Comment by resiros
6 days ago
I wonder why AI labs have not worked on improving the quality of the text outputs. Is this as the author claims a property of the LLMs themselves? Or is there simply not much incentive to create the best writing LLM?
6 days ago
I wonder why AI labs have not worked on improving the quality of the text outputs. Is this as the author claims a property of the LLMs themselves? Or is there simply not much incentive to create the best writing LLM?
The argument is that the best writing is the unexpected, while an LLM's function is to deliver the expected next token.
Even more precisely, human writing contains unpredictability that is either more or less intention (what might be called authors intent), as well as much more subconsciously added (what we might call quirks or imprinted behavior).
The first requires intention, something that as far as we know, LLMs simply cannot truly have or express. The second is something that can be approximated. Perhaps very well, but a mass of people using the same models with the same approximationa still lead to loss of distinction.
Perhaps LLMs that were fully individually trained could sufficiently replicate a person's quirks (I dunno), but that's hardly a scalable process.
Yeah, that makes banana.
What was the name of the last book you read?
I remember an article a few weeks back[1] which mentioned the current focus is improving the technical abilities of LLMs. I can imagine many (if not most) of their current subscribers are paying for the technical ability as opposed to creative writing.
This also reminded me that on OpenRouter, you can sort models by category. The ones tagged "Roleplay" and "Marketing" are probably going to have better writing compared to models like Opus 4 or ChatGPT 5.2.
[1]: https://www.techradar.com/ai-platforms-assistants/sam-altman...
That's like asking why McDonald's doesn't improve the quality of their hamburger. They can, but only within the bounds of mass produced cheap crap that maximizes profit. Otherwise they'd be a fundamentally different kind of company.
I mean there's tons of better-writing tools that use AI like Grammarly etc. For actual general-purpose LLMs, I don't think there's much incentive in making it write "better" in the artistic sense of the world... if the idea is to make the model good at tasks in general and communicate via language, that language should sound generic and boring. If it's too artistic or poetic or novel-like, the communication would appear a bit unhinged.
"Update the dependencies in this repo"
"Of course, I will. It will be an honor, and may I say, a beautiful privilege for me to do so. Oh how I wonder if..." vrs "Okay, I'll be updating dependencies..."
I wish it would just say "k, updated xyz to 1.2.3 in Cargo.toml" instead of the entire pages it likes to output. I don't want to read all of that!

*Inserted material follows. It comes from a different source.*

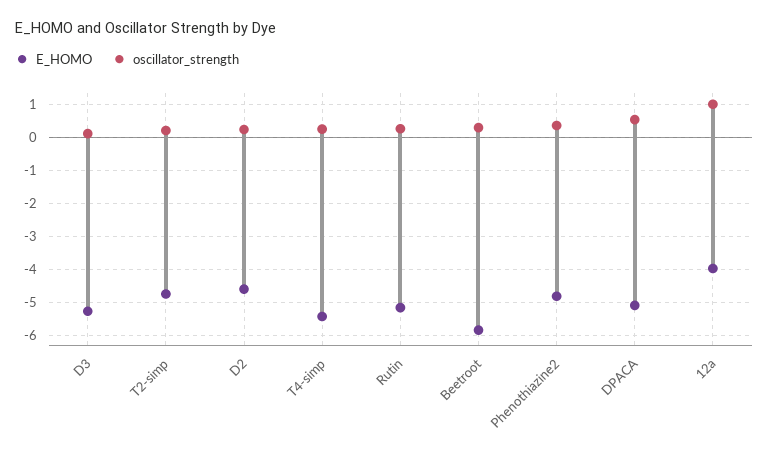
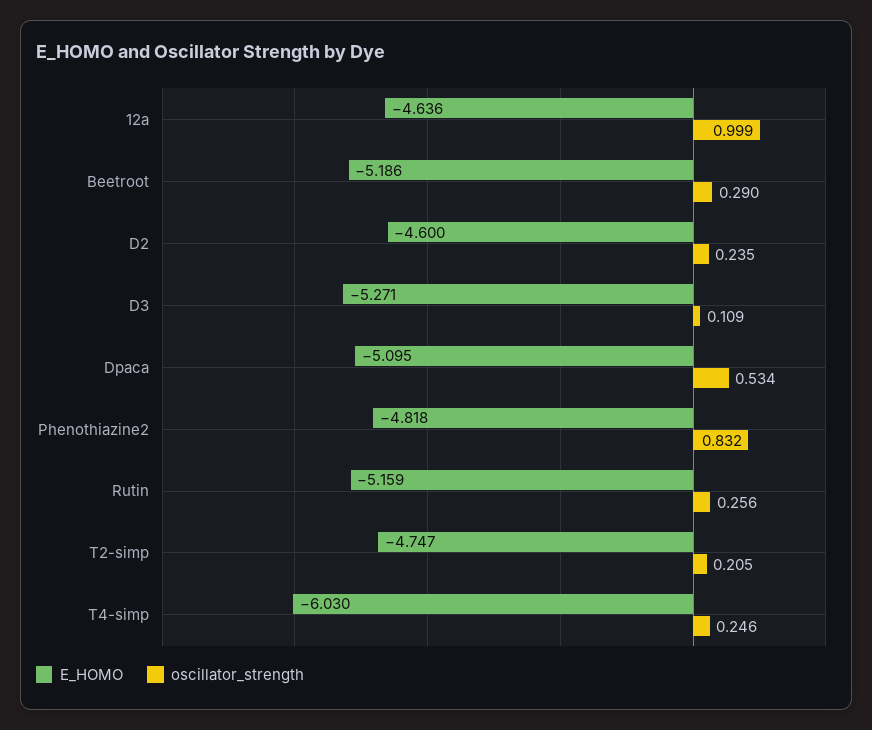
E_HOMO, T4-simp: -5.4 -> -6.03
E_HOMO, Beetroot: -5.8 -> -5.186
oscillator_strength, Phenothiazine2: 0.4 -> 0.832
E_HOMO, 12a: -4 -> -4.636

I used to feel the same but you can just prompt it to reply with only one word when its done. Most people prefer it to summarize because its easier to track so ig thats the natural default
I mean, no one is asking for artistic writing, just not some obvious AI slop. The fact that we all can now easily determine that some text has been written / edited by AI is already an issue. No amount of prompting can help.
The article frames this as "semantic ablation" but the underlying mechanism is more specific: it is distributional averaging. RLHF and DPO reward policies optimize for the modal response given a prompt distribution. That is not a bug in the training process, it is the objective function working as designed. The model learns to produce the response that the median annotator would rate highest, and that response is, almost by definition, the least distinctive one.
What is underappreciated is how much stylistic signal lives in what information retrieval people call "burstiness" -- the tendency for distinctive words to cluster rather than distribute evenly. Hemingway's short declarative stacking, DFW's recursive parentheticals, legal writing's formulaic precision -- these are all bursty patterns that a model trained to maximize expected reward will sand down. You can partially recover it with few-shot prompting, but the model is fighting its own reward gradient the entire time.
The practical question is whether you can encode a style prior that survives the decoding process. The research on authorship attribution (stylometry) suggests the feature set is well-understood -- function word frequencies, sentence length distributions, type-token ratios, syntactic complexity metrics. But nobody has built a production system that uses those features as a constraint during generation rather than just detection.
Yeah but thats not what I am saying. I am saying its default writing style is for communicating with the user, not producing content/text hence it has that distinctive style we all recognise. If you want AI writing thats not slop, there are tools that are trying to do that but the default LLM writing style is unlikely to change imo.